▸ EXERCISE BRIEF: Collect all lines containing the word "Jahr" from the data.

[Saved entries]
= Beginning of Section =

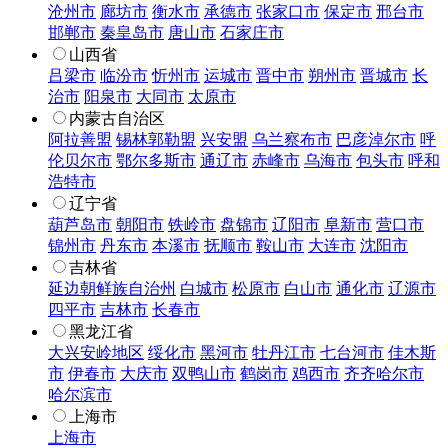
沧州市
廊坊市
衡水市
承德市
张家口市
保定市
邢台市
邯郸市
秦皇岛市
唐山市
石家庄市
山西省
吕梁市
临汾市
忻州市
运城市
晋中市
朔州市
晋城市
长
治市
阳泉市
大同市
太原市
内蒙古自治区
阿拉善盟
锡林郭勒盟
兴安盟
乌兰察布市
巴彦淖尔市
呼
伦贝尔市
鄂尔多斯市
通辽市
赤峰市
乌海市
包头市
呼和
浩特市
辽宁省
葫芦岛市
朝阳市
铁岭市
盘锦市
辽阳市
阜新市
营口市
锦州市
丹东市
本溪市
抚顺市
鞍山市
大连市
沈阳市
吉林省
延边朝鲜族自治州
白城市
松原市
白山市
通化市
辽源市
四平市
吉林市
长春市
黑龙江省
大兴安岭地区
绥化市
黑河市
牡丹江市
七台河市
佳木斯
市
伊春市
大庆市
双鸭山市
鹤岗市
鸡西市
齐齐哈尔市
哈尔滨市
上海市
上海市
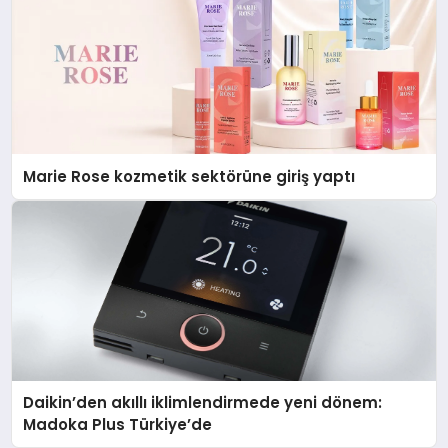
Marie Rose kozmetik sektörüne giriş yaptı
Daikin’den akıllı iklimlendirmede yeni dönem:
Madoka Plus Türkiye’de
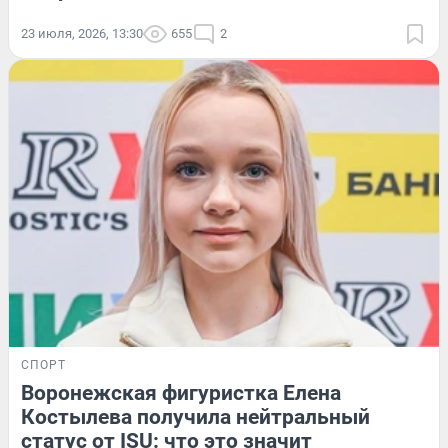
23 июля, 2026, 13:30
655
2
СПОРТ
Воронежская фигуристка Елена
Костылева получила нейтральный
статус от ISU: что это значит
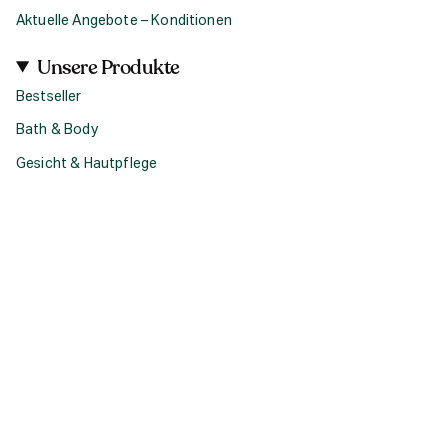
Aktuelle Angebote – Konditionen
Unsere Produkte
Bestseller
Bath & Body
Gesicht & Hautpflege
Haircare
Fragrance
Accessoires
Geschenke
Produktsets & Bundles
Social
I
F
T
n
a
i
s
c
k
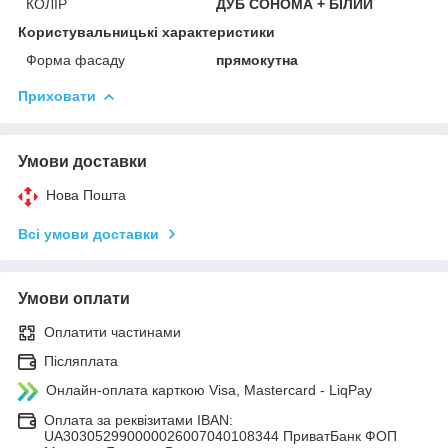
КОЛІР
ДУБ СОНОМА + БІЛИЙ
Користувальницькі характеристики
Форма фасаду
прямокутна
Приховати
Умови доставки
Нова Пошта
Всі умови доставки
Умови оплати
Оплатити частинами
Післяплата
Онлайн-оплата карткою Visa, Mastercard - LiqPay
Оплата за реквізитами IBAN:
UA303052990000026007040108344 ПриватБанк ФОП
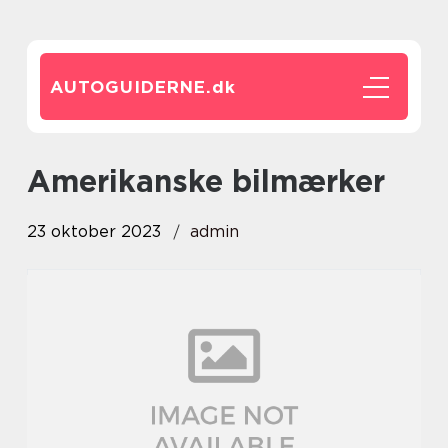
AUTOGUIDERNE.
dk
amerikanske bilmærker
23 oktober 2023
admin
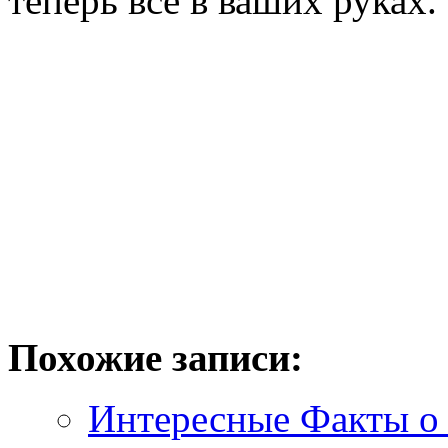
теперь все в ваших руках.
Похожие записи:
Интересные Факты о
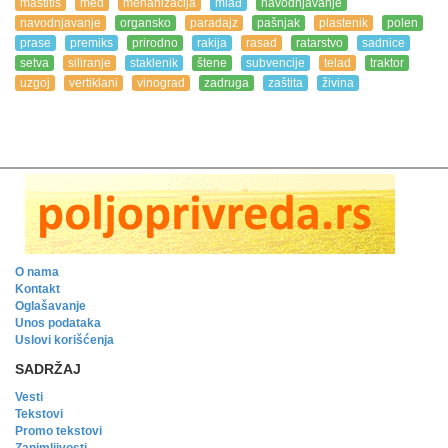
mastitis
med
mehanizacija
mlađ
navodnjavanje
navodnjavanje
organsko
paradajz
pašnjak
plastenik
polen
prase
premiks
prirodno
rakija
rasad
ratarstvo
sadnice
setva
siliranje
staklenik
štene
subvencije
telad
traktor
uzgoj
vertiklani
vinograd
zadruga
zaštita
živina
O nama
Kontakt
Oglašavanje
Unos podataka
Uslovi korišćenja
SADRŽAJ
Vesti
Tekstovi
Promo tekstovi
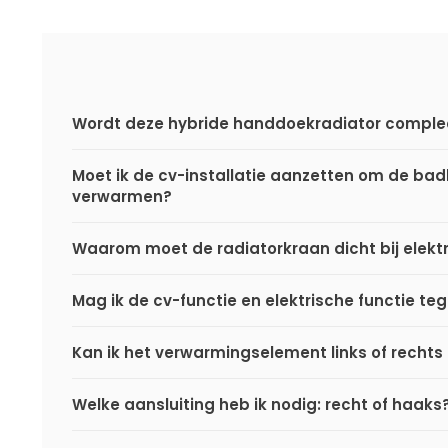
Wordt deze hybride handdoekradiator comple
Moet ik de cv-installatie aanzetten om de ba
verwarmen?
Waarom moet de radiatorkraan dicht bij elektr
Mag ik de cv-functie en elektrische functie teg
Kan ik het verwarmingselement links of rechts
Welke aansluiting heb ik nodig: recht of haaks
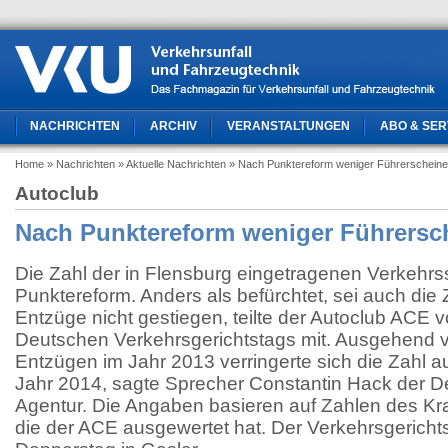
NACHRICHTEN
ARCHIV
VERANSTALTUNGEN
ABO & SER
Home
» Nachrichten
» Aktuelle Nachrichten
» Nach Punktereform weniger Führerscheine
Autoclub
Nach Punktereform weniger Führersc
Die Zahl der in Flensburg eingetragenen Verkehrss
Punktereform. Anders als befürchtet, sei auch die 
Entzüge nicht gestiegen, teilte der Autoclub ACE 
Deutschen Verkehrsgerichtstags mit. Ausgehend 
Entzügen im Jahr 2013 verringerte sich die Zahl 
Jahr 2014, sagte Sprecher Constantin Hack der 
Agentur. Die Angaben basieren auf Zahlen des Kr
die der ACE ausgewertet hat. Der Verkehrsgericht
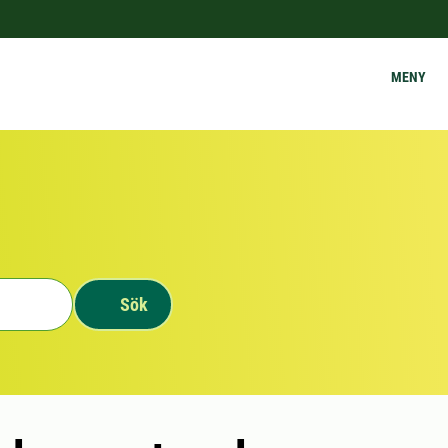
MENY
Sök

= End of Section =

▸ ANSWER BELOW:
Entzügen im Jahr 2013 verringerte sich die Zahl 
Jahr 2014, sagte Sprecher Constantin Hack der 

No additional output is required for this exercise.